Nur Ruinen erzählen noch ihre Geschichte

Verlässt man das moderne Gebäude des International Airport von Sarajevo, so erinnern nur Militärfahrzeuge mit der Aufschrift "SFOR" und italienische Soldaten daran, dass hier noch ein Ausnahmezustand herrscht. Die 13 Kilometer vom Flugplatz durch Novo Sarajevo legt man wie in jeder anderen Stadt im Verkehrsgetümmel von Autos, Lastwagen, Autobussen und Straßenbahnen zurück. Doch da ragt plötzlich der Oslobodenje-Wolkenkratzer empor, in dem, als er 1992 oben in Brand geschossen wurde, unten die Druckmaschinen weiter liefen und aus dem trotz fortgesetzten Beschusses die täglich neu erscheinende Zeitung durch die von Scharfschützen bedrohte "Sniper Alley" in die Innenstadt gebracht wurde.

Noch mehr weiß später die Ruine des Parlaments- und Regierungsgebäudes zu erzählen. Nach dem von den Serben boykottierten Unabhängigkeitsreferendum vom 1. März 1992 mit 99 Prozent Ja-Stimmen bei 63prozentiger Beteiligung hatten hier serbische Scharfschützen das Feuer auf 100.000 für den Frieden demonstrierende Menschen eröffnet. Später wurde dieses Gebäude von hunderten Geschossen getroffen. Und es erinnert auch daran, dass die Parlamentarier zuerst über den Flugplatz rennen oder später durch den 760 Meter langen und nur 1.60 Meter hohen Tunnel kriechen mussten, um zu den Sitzungen zu gelangen.

(Arbeitsanweisung):
Überarbeite den Text über Sarajevo: Gib die Stelle von "Nur Ruinen erzählen" bis "Innenstadt gebracht wurde." noch einmal wieder und setze dabei "Rotationsmaschinen" anstelle von "Druckmaschinen".

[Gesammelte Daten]
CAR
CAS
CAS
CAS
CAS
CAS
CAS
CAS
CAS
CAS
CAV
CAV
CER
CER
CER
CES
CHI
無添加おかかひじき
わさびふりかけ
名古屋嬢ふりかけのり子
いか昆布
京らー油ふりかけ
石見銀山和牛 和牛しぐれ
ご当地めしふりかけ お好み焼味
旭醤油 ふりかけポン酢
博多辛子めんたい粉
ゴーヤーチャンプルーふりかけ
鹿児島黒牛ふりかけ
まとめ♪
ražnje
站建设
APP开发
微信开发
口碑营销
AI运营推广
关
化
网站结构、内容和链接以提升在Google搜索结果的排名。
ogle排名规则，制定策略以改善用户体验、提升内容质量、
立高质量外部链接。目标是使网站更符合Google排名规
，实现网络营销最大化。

--

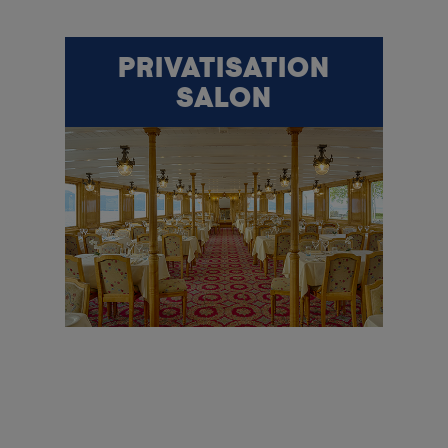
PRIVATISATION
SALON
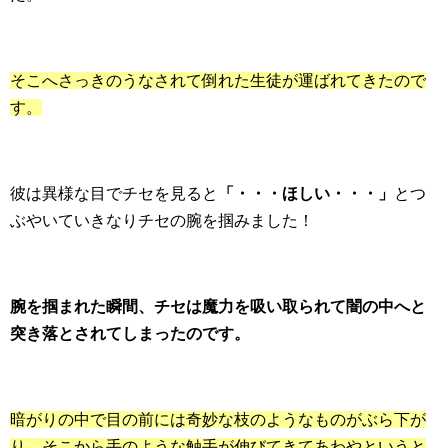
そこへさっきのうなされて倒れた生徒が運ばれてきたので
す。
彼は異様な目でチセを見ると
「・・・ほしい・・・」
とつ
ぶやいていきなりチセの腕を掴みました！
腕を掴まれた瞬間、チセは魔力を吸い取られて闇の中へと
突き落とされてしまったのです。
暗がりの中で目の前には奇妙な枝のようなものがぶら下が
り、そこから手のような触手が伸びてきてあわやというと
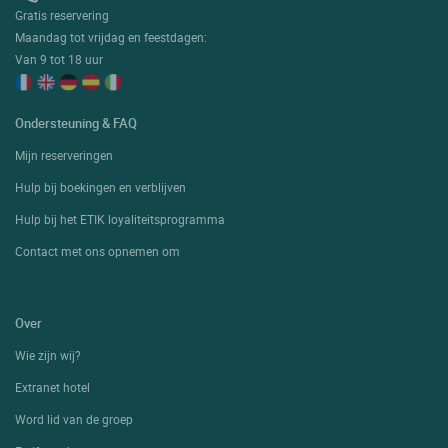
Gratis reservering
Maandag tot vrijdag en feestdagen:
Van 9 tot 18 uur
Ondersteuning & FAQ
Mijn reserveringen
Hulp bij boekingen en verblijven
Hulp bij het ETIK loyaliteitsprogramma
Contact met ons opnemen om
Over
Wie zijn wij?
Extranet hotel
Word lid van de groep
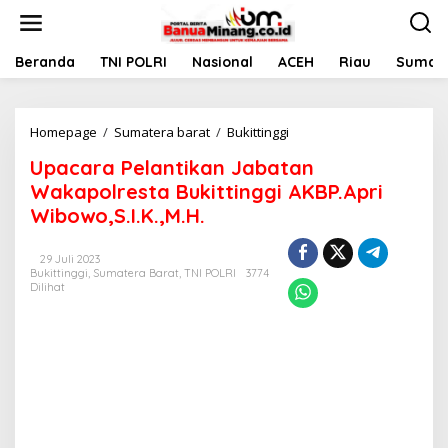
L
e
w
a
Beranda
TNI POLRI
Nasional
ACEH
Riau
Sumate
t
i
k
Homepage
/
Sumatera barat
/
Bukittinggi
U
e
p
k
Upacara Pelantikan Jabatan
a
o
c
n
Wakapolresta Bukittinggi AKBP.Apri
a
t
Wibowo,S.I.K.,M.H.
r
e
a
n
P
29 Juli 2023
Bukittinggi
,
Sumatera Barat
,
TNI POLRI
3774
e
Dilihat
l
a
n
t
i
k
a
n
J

--

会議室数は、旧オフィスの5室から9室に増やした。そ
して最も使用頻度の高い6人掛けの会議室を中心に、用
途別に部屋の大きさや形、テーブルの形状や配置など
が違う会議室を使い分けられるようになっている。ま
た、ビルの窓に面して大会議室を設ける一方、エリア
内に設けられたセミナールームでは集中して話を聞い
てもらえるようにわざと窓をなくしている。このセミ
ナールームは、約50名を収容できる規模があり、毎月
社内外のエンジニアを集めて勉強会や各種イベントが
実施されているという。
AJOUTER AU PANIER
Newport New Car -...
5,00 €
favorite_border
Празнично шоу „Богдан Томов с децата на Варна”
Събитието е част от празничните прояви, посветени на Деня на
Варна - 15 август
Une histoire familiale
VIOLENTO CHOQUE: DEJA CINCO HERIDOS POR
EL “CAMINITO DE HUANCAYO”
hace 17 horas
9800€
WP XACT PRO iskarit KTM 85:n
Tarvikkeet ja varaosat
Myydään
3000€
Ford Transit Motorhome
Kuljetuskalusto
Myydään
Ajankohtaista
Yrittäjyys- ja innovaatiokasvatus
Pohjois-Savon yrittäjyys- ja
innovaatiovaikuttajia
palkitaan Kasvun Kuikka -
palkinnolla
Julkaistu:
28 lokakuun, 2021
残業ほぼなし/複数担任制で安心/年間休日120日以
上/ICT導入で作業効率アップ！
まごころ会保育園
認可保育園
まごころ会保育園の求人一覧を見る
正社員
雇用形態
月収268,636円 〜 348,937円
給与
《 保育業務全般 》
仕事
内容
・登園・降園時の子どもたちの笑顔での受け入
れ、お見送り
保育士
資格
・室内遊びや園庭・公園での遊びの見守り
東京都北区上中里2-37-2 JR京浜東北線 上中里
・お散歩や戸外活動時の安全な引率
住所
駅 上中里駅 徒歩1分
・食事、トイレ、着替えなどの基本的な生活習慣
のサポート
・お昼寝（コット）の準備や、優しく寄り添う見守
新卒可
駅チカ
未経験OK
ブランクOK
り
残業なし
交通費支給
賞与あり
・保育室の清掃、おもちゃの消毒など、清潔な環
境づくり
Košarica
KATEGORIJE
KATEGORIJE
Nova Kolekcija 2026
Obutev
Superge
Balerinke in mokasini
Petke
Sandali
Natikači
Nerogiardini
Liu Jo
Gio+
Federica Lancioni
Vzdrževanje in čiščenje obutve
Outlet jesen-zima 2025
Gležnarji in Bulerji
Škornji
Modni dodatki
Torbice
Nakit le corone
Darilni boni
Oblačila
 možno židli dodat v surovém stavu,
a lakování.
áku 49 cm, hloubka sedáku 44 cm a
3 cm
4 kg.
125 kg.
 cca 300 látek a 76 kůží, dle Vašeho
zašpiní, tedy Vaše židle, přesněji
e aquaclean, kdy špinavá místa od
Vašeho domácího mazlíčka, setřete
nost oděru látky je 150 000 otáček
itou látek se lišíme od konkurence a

(Übungsergebnis):
Nur Ruinen erzählen noch ihre Geschichte

Verlässt man das moderne Gebäude des International Airport von Sarajevo, so erinnern nur Militärfahrzeuge mit der Aufschrift "SFOR" und italienische Soldaten daran, dass hier noch ein Ausnahmezustand herrscht. Die 13 Kilometer vom Flugplatz durch Novo Sarajevo legt man wie in jeder anderen Stadt im Verkehrsgetümmel von Autos, Lastwagen, Autobussen und Straßenbahnen zurück. Doch da ragt plötzlich der Oslobodenje-Wolkenkratzer empor, in dem, als er 1992 oben in Brand geschossen wurde, unten die Rotationsmaschinen weiter liefen und aus dem trotz fortgesetzten Beschusses die täglich neu erscheinende Zeitung durch die von Scharfschützen bedrohte "Sniper Alley" in die Innenstadt gebracht wurde.